Set task 1
Answer from the Coq mailing list post:
(a) What type is given to the argument pos in the declaration of f?
(b) According to the comment under fvalue, why does the precondition n > 1 get a name?
(c) According to the comment inside the proof, why does erewrite not really help?
Set task 2
Retype the stretch of the Coq mailing list post from "The Coq mailing" through "Prop into subgoals." with no changes.

Text excerpt
※ ※ ※
The Coq mailing list

[Hendrik Tews <tews AT os.inf.tu-dresden.de>]

Hi,

I am looking for a variants of rewrite and apply that generate
subgoals for dependent premises whose type is in Prop, if the
unification does not yield an instance.

Alternatively I am looking for a variant of erewrite and eapply
that turn existential variables of a type in Prop into subgoals.

For a small, artificial example, consider


Require Import Arith.

Parameter f : forall(n : nat)(pos : n > 0), nat.
(* f is simply a partial function, whose value 
 * does not depend on the argument pos.
 *)

Axiom fvalue_tcc : forall(n : nat), n > 1 -> n - 1 > 0.

Axiom fvalue : forall(n : nat)(pos : n > 0)(gt1 : n > 1),
  f n pos = f (n - 1) (fvalue_tcc n gt1).
(* This is a rewrite rule for f. Here pos is universally
 * quantified, because the rule should apply to all witnesses 
 * of n > 0.  n > 1 is a simple precondition for the rule. 
 * It only gets a name here, because I have to construct
 * the witness for the f on the right-hand side.
 *)
  
Lemma lemma : f 2 (gt_Sn_O 1) = 0.
Proof.
(* Here I would like to rewrite with fvalue, but in such a way
 * that I get an additional subgoal 2 > 1, whose proof will
 * provide the instantiation for argument gt1.
 * erewrite does not really help here, because the created
 * existential will most likely disappear without getting
 * instantiated. 
 *)

Thanks in advance,

Hendrik
※ ※ ※
Recorded information
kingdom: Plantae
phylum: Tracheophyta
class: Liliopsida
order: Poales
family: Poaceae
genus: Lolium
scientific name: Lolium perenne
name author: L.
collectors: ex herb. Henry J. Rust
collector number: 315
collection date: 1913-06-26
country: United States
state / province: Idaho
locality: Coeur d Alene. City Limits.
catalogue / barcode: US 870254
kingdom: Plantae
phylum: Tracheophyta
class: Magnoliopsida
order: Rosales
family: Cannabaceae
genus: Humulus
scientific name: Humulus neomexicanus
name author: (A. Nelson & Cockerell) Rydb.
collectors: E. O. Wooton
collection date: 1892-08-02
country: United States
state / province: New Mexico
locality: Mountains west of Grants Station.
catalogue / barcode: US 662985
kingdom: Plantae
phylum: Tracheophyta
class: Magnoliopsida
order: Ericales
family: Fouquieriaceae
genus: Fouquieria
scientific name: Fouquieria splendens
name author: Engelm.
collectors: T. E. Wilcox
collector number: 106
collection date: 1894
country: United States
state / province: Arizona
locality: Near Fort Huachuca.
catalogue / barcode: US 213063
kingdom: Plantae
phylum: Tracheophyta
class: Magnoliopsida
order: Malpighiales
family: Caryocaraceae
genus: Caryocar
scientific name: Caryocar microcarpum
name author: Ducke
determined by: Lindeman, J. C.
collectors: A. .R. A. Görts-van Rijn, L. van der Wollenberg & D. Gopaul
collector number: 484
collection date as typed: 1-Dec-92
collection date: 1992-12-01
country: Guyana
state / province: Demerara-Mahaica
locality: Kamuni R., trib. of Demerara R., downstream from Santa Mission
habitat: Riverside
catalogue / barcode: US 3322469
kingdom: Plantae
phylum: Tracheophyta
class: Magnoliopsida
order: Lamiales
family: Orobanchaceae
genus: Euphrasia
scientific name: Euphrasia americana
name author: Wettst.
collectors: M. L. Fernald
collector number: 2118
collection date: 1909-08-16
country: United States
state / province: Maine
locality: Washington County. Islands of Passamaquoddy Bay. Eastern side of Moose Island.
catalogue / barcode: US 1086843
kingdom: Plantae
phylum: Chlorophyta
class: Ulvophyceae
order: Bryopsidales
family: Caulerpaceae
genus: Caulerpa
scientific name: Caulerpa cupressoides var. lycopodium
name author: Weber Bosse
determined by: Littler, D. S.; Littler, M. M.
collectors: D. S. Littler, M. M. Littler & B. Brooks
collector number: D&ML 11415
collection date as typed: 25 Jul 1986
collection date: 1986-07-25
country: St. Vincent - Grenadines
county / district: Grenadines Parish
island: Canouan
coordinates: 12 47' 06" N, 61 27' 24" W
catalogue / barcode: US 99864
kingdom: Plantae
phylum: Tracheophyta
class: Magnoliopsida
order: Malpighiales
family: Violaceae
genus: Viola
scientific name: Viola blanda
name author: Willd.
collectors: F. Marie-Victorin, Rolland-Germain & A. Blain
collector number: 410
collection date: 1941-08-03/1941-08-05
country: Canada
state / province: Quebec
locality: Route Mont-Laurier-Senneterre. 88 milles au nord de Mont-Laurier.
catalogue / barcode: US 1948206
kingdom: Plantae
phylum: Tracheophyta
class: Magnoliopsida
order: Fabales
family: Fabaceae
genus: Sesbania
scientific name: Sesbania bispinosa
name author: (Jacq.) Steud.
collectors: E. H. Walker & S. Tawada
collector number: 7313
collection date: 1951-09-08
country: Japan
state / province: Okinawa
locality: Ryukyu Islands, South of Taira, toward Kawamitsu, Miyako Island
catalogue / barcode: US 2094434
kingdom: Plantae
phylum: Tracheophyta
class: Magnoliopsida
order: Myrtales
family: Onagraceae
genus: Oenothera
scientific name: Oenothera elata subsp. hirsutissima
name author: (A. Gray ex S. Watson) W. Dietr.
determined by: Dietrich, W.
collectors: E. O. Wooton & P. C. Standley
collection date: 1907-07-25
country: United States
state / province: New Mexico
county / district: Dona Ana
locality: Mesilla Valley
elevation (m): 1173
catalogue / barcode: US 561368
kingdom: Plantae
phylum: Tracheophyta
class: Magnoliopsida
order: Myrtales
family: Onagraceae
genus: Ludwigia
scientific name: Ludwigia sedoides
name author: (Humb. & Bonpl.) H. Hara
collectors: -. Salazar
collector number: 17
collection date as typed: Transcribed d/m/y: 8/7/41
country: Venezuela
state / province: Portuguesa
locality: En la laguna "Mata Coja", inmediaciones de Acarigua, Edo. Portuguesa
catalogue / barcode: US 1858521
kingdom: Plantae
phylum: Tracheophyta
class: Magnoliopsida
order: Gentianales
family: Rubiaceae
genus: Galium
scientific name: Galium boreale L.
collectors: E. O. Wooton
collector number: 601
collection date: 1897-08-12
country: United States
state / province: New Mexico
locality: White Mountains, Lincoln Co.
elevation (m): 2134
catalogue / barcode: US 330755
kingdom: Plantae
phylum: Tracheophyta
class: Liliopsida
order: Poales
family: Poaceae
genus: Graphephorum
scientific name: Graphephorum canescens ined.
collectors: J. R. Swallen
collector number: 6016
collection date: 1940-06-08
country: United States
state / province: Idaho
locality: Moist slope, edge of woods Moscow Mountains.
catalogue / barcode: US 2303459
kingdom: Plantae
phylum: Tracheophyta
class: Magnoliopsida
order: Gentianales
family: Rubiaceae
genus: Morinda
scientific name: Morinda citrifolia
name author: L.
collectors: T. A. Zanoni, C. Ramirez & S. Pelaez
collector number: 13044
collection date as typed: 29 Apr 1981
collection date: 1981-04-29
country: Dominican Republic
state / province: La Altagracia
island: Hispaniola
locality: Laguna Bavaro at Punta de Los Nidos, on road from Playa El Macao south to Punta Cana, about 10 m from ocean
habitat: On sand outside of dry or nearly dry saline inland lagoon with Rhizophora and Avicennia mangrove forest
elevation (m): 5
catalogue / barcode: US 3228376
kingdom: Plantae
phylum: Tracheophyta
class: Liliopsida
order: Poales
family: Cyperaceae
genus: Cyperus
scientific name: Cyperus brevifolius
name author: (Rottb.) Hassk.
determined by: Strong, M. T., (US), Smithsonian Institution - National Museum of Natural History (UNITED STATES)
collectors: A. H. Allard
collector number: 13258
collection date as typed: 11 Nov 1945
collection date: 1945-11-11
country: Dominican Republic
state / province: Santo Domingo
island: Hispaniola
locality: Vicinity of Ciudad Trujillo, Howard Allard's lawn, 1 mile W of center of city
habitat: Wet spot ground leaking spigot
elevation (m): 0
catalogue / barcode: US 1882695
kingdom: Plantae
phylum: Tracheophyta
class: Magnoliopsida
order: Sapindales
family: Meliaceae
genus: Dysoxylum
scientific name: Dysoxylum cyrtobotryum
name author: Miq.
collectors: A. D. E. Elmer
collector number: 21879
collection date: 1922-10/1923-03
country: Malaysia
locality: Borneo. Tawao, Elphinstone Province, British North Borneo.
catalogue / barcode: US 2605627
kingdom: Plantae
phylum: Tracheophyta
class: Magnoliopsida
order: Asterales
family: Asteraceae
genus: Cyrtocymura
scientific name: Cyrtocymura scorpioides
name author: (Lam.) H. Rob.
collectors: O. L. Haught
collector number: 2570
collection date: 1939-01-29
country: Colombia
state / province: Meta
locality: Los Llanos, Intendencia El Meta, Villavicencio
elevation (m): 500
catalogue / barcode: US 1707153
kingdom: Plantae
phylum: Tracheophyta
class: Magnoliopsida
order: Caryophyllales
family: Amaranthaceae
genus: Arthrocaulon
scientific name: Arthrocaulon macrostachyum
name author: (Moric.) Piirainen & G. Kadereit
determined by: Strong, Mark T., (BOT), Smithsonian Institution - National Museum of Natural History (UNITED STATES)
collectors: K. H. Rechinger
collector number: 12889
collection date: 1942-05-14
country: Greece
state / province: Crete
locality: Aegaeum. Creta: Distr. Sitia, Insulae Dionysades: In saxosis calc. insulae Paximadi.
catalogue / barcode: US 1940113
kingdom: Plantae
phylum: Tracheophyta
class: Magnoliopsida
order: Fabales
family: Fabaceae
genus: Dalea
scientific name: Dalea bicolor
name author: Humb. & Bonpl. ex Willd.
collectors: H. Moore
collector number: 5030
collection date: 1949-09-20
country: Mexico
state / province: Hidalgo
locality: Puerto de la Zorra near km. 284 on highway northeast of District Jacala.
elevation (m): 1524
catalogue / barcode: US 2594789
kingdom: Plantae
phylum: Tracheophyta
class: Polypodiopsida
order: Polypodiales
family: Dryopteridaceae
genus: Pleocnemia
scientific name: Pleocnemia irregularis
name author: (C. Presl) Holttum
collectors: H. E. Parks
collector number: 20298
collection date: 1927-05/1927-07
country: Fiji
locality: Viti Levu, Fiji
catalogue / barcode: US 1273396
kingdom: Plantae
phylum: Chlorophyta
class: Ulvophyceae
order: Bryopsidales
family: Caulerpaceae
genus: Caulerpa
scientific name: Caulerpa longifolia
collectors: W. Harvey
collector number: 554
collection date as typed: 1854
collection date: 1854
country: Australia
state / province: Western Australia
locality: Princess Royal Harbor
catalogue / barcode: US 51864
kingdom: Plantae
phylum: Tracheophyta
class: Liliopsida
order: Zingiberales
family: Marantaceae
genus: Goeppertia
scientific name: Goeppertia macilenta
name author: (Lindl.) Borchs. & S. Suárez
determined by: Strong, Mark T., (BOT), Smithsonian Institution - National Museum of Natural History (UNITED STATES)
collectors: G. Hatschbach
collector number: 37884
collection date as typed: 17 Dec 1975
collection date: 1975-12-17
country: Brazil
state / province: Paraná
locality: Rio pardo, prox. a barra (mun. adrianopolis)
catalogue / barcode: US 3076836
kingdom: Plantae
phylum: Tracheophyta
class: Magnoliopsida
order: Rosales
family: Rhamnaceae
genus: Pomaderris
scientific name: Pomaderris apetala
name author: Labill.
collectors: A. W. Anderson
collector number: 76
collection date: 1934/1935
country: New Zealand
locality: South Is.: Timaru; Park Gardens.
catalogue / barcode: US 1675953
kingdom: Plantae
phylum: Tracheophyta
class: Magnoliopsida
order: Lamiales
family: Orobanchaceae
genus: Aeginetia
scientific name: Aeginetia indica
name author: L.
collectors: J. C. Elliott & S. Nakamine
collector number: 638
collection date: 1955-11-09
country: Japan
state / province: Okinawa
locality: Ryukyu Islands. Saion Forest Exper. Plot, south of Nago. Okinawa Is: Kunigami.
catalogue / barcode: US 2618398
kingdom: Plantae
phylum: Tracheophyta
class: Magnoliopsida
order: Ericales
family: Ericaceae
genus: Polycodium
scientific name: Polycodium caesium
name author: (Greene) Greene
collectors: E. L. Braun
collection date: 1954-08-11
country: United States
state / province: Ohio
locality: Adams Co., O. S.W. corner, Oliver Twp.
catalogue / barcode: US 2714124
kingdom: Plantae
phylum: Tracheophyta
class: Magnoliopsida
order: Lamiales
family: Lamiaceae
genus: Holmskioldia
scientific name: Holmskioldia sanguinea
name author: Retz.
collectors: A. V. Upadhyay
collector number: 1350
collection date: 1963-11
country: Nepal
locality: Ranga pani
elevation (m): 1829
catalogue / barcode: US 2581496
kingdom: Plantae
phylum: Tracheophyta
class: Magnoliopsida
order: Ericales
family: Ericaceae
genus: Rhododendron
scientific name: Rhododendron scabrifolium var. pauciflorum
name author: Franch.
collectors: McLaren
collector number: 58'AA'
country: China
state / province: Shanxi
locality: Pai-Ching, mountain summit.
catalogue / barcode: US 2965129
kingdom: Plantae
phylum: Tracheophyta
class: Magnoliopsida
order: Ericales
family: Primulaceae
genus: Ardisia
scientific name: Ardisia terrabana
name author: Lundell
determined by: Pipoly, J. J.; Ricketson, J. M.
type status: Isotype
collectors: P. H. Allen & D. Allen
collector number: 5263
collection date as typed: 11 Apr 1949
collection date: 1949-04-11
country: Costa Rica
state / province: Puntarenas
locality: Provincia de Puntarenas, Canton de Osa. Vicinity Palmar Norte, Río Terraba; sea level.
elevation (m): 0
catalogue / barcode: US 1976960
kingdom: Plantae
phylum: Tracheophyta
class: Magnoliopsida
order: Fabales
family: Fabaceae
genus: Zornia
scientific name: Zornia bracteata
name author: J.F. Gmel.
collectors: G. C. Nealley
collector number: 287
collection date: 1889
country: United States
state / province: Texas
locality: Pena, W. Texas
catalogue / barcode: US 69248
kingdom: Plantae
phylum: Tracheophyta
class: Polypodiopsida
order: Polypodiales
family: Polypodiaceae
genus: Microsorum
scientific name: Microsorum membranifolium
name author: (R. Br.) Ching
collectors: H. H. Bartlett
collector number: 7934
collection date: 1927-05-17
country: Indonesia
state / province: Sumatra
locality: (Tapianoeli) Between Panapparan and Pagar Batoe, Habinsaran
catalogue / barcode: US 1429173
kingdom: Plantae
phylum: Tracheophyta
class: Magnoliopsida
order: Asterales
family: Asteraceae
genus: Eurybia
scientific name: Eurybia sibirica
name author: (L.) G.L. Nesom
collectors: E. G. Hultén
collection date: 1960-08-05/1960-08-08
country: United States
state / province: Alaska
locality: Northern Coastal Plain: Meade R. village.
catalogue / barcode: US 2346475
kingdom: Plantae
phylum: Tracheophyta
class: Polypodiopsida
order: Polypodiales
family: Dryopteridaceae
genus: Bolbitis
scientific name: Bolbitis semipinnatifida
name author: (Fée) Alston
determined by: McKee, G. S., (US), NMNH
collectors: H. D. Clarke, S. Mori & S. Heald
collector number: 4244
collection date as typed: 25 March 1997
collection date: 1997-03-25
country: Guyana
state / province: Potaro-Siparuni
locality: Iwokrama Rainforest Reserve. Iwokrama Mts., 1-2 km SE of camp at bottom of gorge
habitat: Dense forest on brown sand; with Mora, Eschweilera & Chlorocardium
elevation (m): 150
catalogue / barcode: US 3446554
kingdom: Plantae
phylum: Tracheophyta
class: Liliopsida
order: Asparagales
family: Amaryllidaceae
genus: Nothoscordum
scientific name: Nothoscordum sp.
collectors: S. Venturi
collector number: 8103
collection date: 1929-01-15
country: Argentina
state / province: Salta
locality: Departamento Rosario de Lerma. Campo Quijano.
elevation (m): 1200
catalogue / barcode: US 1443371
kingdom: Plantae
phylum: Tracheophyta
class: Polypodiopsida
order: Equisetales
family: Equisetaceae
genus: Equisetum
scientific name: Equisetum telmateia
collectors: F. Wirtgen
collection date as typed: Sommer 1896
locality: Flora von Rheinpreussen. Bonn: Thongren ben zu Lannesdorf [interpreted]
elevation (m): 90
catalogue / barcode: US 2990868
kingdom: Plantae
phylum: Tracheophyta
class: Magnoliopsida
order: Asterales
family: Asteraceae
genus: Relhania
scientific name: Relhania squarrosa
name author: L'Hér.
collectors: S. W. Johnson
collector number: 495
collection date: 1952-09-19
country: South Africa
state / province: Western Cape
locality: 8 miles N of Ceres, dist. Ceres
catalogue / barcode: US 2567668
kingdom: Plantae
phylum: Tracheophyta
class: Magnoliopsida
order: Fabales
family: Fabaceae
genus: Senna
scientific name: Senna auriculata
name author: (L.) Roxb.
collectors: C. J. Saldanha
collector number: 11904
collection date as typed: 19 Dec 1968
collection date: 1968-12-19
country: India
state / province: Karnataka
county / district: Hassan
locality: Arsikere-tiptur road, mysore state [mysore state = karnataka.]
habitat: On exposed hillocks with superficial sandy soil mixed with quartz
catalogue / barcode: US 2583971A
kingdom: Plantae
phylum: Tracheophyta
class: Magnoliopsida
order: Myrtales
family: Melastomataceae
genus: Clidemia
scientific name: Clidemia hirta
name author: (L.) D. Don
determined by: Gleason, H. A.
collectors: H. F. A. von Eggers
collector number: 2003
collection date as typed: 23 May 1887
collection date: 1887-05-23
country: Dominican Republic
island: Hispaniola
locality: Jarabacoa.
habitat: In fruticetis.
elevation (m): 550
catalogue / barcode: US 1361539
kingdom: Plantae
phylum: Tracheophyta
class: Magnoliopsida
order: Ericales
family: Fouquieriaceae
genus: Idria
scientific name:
※ ※ ※
Result 1
(a) pos has type n > 0.
(b) It gets a name because the witness for the f on the right-hand side has to be constructed.
(c) The created existential will most likely disappear without getting instantiated.

Result 2
The Coq mailing list

[Hendrik Tews <tews AT os.inf.tu-dresden.de>]

Hi,

I am looking for a variants of rewrite and apply that generate
subgoals for dependent premises whose type is in Prop, if the
unification does not yield an instance.

Alternatively I am looking for a variant of erewrite and eapply
that turn existential variables of a type in Prop into subgoals.